Weźmy taki „Robotron” (2018). Zaczyna się od pulsujących, niskich brzmień zespołu Hashtag Ensemble, dobarwionych impulsami o posmaku retro. Nad tym rytmem budują się kruche, wysokie harmoniczne struktury na bazie szmerowych i flażoletowych dźwięków. I gdy wydaje się, że mamy do czynienia z kolejną wyprawą w głąb akustyki, pojawia się głos niemieckiego lektora, wydobyty z jakiejś starej instruktażowej taśmy. Zespół przyspiesza w swoim rytmie, by przygotować grunt pod obwieszczenie: Das ist ein Demonstrationsband der Elektro-Synthesiser („Jest to taśma demonstracyjna elekrosyntezatora”), po którym zaczyna imitować szalone elektryczne barwy. Kolejne efekty zapowiadane przez lektora – „Klangfarben”, „Resonanzfilter”, „Ringmodulator” – uruchamiają intrygujące i prześmieszne stylizacje, niczym w onomatopeicznej zabawie „Welcome to the United States” Franka Zappy. Zarazem jednak buduje się czytelna forma na bazie powtarzanych i rozwijanych segmentów, niczym w starym dobrym rondzie. Modny ostatnio (od czasów muzyki spektralnej i zespołu zeitkratzer) wątek instrumentalnej imitacji muzyki elektronicznej został tu doprowadzony do parodii. Pod koniec jednak trzymane akordy i drony zdają się zamazywać ironię mgiełką nostalgii... – za analogowym brzmieniem? za wiarą w postęp i jednym kierunkiem? za muzyką współczesną?
Paweł Malinowski jest zbyt inteligentny, by udzielić jednoznacznej odpowiedzi. Choć w wielu utworach pojawiają się mniej lub bardziej bezpośrednie nawiązania do klasyki muzyki i kina, nie chodzi o prosty postmodernizm z jego mruganiem okiem i żonglerką cytatami. Wielkie nazwiska i znane utwory wywoływane są czasem już w samych tytułach: „…über BWV 971” na flet i trio smyczkowe (2016) nawiązuje do „Koncertu włoskiego” Bacha czy „I <3 Franz” na kwartet smyczkowy (2016) cytuje wstęp ze „Śmierci i dziewczyny” Schuberta. Ten ostatni utwór to prawdziwy dramaturgiczny majstersztyk, przypominający pełen suspensu thriller, w czasie którego próbujemy wyobrazić sobie łańcuch zdarzeń prowadzący do finału. W obu przypadkach, podobnie jak często się dzieje w twórczości Lachenmanna („Tanzsuite”), harmonia przywoływanego oryginału skrywa się pod szmerami i chrobotami.
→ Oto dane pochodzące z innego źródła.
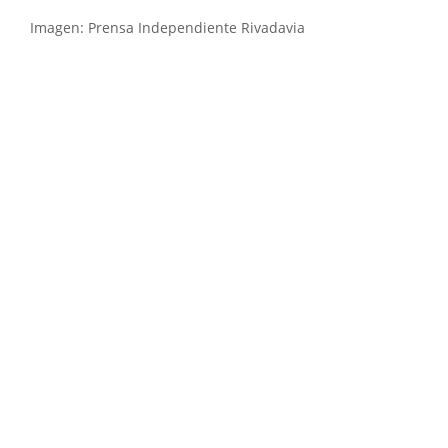
Imagen: Prensa Independiente Rivadavia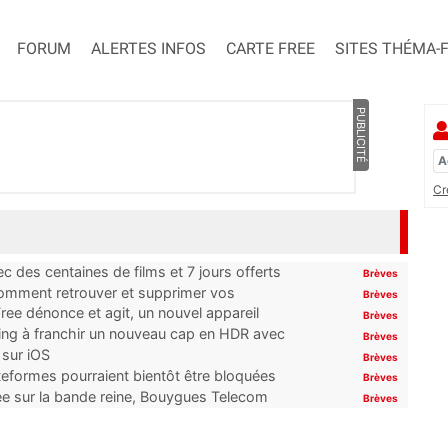
FORUM
ALERTES INFOS
CARTE FREE
SITES THÉMA-
PUBLICITÉ
Cr
 des centaines de films et 7 jours offerts
Brèves
 comment retrouver et supprimer vos
Brèves
ree dénonce et agit, un nouvel appareil
Brèves
ming à franchir un nouveau cap en HDR avec
Brèves
 sur iOS
Brèves
ateformes pourraient bientôt être bloquées
Brèves
tée sur la bande reine, Bouygues Telecom
Brèves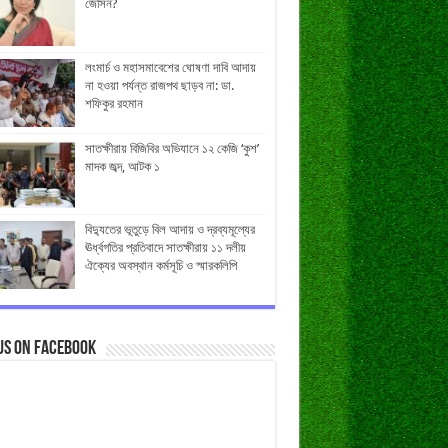
জেসিন?
লংমার্চ ও মহাসমাবেশের ঘোষণা দাবি আদায়
না হওয়া পর্যন্ত রাজপথ ছাড়ব না: ডা.
শফিকুর রহমান
সাতক্ষীরায় বিজিবির অভিযানে ১২ কেজি ‘কুশ’
মাদক জব্দ, আটক ১
বিদ্যুতের ভূতুড়ে বিল আদায় ও দ্রব্যমূল্যের
ঊর্ধ্বগতির প্রতিবাদে সাতক্ষীরায় ১১ দলীয়
ঐক্যের অবস্থান কর্মসূচি ও স্মারকলিপি
us on Facebook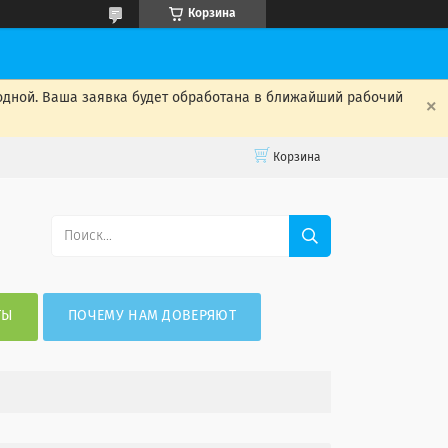
Корзина
одной. Ваша заявка будет обработана в ближайший рабочий
Корзина
ТЫ
ПОЧЕМУ НАМ ДОВЕРЯЮТ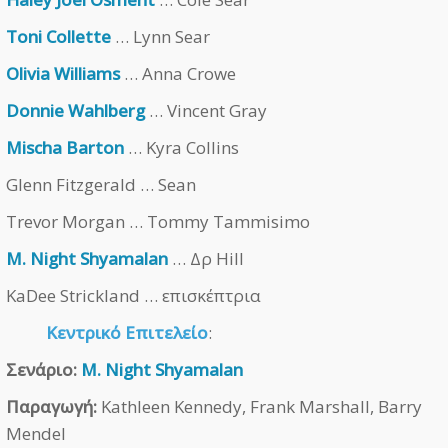
Toni Collette
… Lynn Sear
Olivia Williams
… Anna Crowe
Donnie Wahlberg
… Vincent Gray
Mischa Barton
… Kyra Collins
Glenn Fitzgerald … Sean
Trevor Morgan … Tommy Tammisimo
M. Night Shyamalan
… Δρ Hill
KaDee Strickland … επισκέπτρια
Κεντρικό Επιτελείο
:
Σενάριο:
M. Night Shyamalan
Παραγωγή:
Kathleen Kennedy, Frank Marshall, Barry
Mendel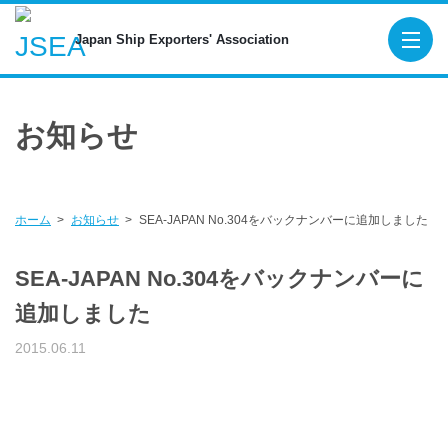
Japan Ship Exporters' Associa
Japan Ship Exporters' Association
TOP
お知らせ
About JSEA
Membership
Maritime Organizations
ホーム
お知らせ
SEA-JAPAN No.304をバックナンバーに追加しました
Figures for New Export Ship Orders
SEA-JAPAN No.304をバックナンバーに
Publications
追加しました
SEA-Japan
2015.06.11
SHIPBUILDING AND MARINE ENGINEE
Digital Platform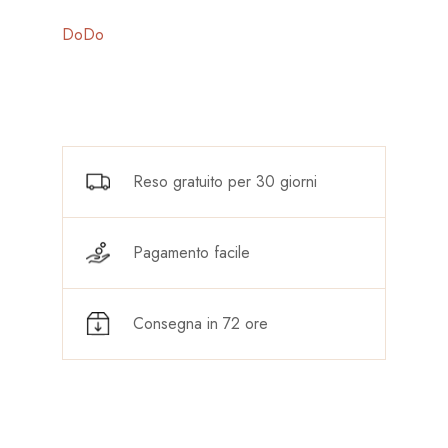
DoDo
Reso gratuito per 30 giorni
Pagamento facile
Consegna in 72 ore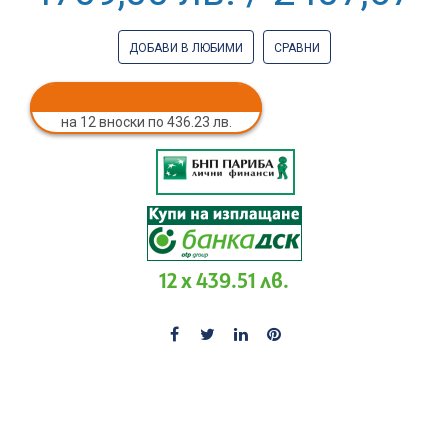
ДОБАВИ В ЛЮБИМИ
СРАВНИ
на 12 вноски по 436.23 лв.
12 x 439.51 лв.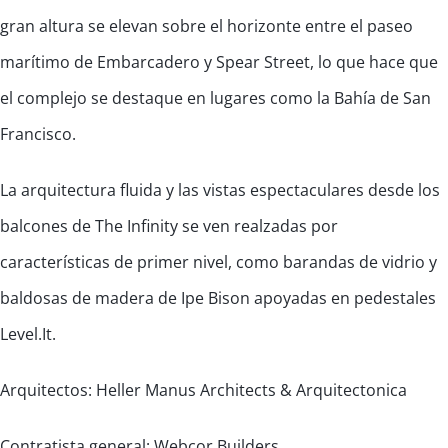
gran altura se elevan sobre el horizonte entre el paseo
marítimo de Embarcadero y Spear Street, lo que hace que
el complejo se destaque en lugares como la Bahía de San
Francisco.
La arquitectura fluida y las vistas espectaculares desde los
balcones de The Infinity se ven realzadas por
características de primer nivel, como barandas de vidrio y
baldosas de madera de Ipe Bison apoyadas en pedestales
Level.It.
Arquitectos: Heller Manus Architects & Arquitectonica
Contratista general: Webcor Builders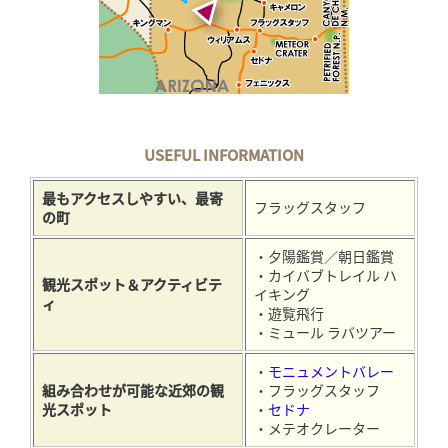
USEFUL INFORMATION
最もアクセスしやすい、最寄
フラッグスタッフ
の町
・夕陽鑑賞／朝日鑑賞
・カイバブトレイル ハ
観光スポット＆アクティビテ
イキング
ィ
・遊覧飛行
・ミュール ラバツアー
・
モニュメントバレー
組み合わせが可能な近郊の観
・フラッグスタッフ
光スポット
・
セドナ
・メテオクレーター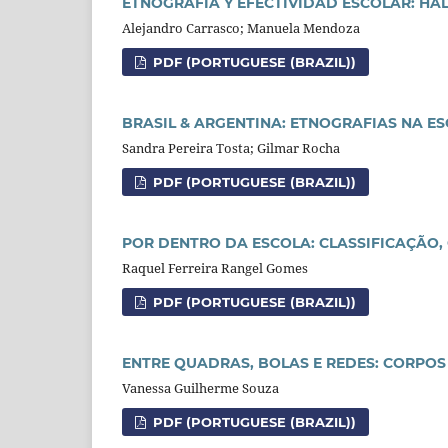
ETNOGRAFIA Y EFECTIVIDAD ESCOLAR: HA
Alejandro Carrasco; Manuela Mendoza
PDF (PORTUGUESE (BRAZIL))
BRASIL & ARGENTINA: ETNOGRAFIAS NA 
Sandra Pereira Tosta; Gilmar Rocha
PDF (PORTUGUESE (BRAZIL))
POR DENTRO DA ESCOLA: CLASSIFICAÇÃO,
Raquel Ferreira Rangel Gomes
PDF (PORTUGUESE (BRAZIL))
ENTRE QUADRAS, BOLAS E REDES: CORPOS 
Vanessa Guilherme Souza
PDF (PORTUGUESE (BRAZIL))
O ile jednak Malinowski darzy niemieckiego mistrza estymą, eksploruje często zgoła odmienne obszary – sentymentalizmu i kiczu. Tak się dzieje choćby we wczesnym utworze „…still untitled:( [love songs]” na saksofon, perkusję, fortepian, kontrabas i elektronikę (2015). Na odtwarzanego z gramofonowej płyty i granego na syntezatorze „Lohengrina” Wagnera nakładają się tu miłosne dialogi z filmowych ścieżek dźwiękowych, tworząc gęsty konglomerat na granicy przesady.
Trzeba pamiętać, że muzyka klasyczna to i tak mocno zamknięta bańka. Odwoływanie się do Wagnera czy do Schuberta pozostaje hermetyczne, ale mnie fascynuje. Zawsze dochodzi kontekst, który poza tym wpływa na dramaturgię: w kwartecie smyczkowym „I <3 Franz” (2016) moment, w którym pojawia się klarowny cytat ze „Śmierci i dziewczyny”, oznacza koniec grania. Nie chodzi przy tym o to, czy cytat jest znany czy nie. W „Dziś wydaje mi się, że jest lepiej” istotniejszy niż jakiekolwiek sample okazuje się kontekst transformacji ustrojowej, który dotyczy prawie każdego z nas, niezależnie od pokolenia. Nie wiem, czy to jest rozwiązanie, w końcu tak naprawdę nikt z nas nie urodził się z uwielbieniem dla muzyki współczesnej.
Paweł Malinowski
Paweł Malinowski urodził się w 1994 roku w Olsztynie. Ukończył studia w klasie kompozycji Wojciecha Widłaka, a także teorii muzyki pod kierunkiem Agnieszki Draus w Akademii Muzycznej w Krakowie; uczył się także u Nielsa Rønsholdta i Simona Steena-Andersena w Królewskiej Akademii Muzycznej w Aarhus. Swoje umiejętności poszerzał także na warsztatach i lekcjach mistrzowskich, m.in. z Richardem Ayresem, Bernhardem Langiem, Stefanem Prinsem, Kaiją Saariaho, Marco Stroppą czy Jennifer Walshe. W 2016 roku zdobył I nagrodę na 58. Konkursie Młodych Kompozytorów im. Tadeusza Bairda. Jego utwory wykonywane były podczas festiwali: Sacrum Profanum, Ostrava New Music Days, Warszawska Jesień, Musica Electronica Nova, Örebro Contemporary Music Festival, Międzynarodowy Festiwal Muzyki Organowej. Jeden ze współorganizatorów studenckiej konferencji Elementi na Akademii Muzycznej w Krakowie, która stała się najważniejszym wydarzeniem tego typu w Polsce.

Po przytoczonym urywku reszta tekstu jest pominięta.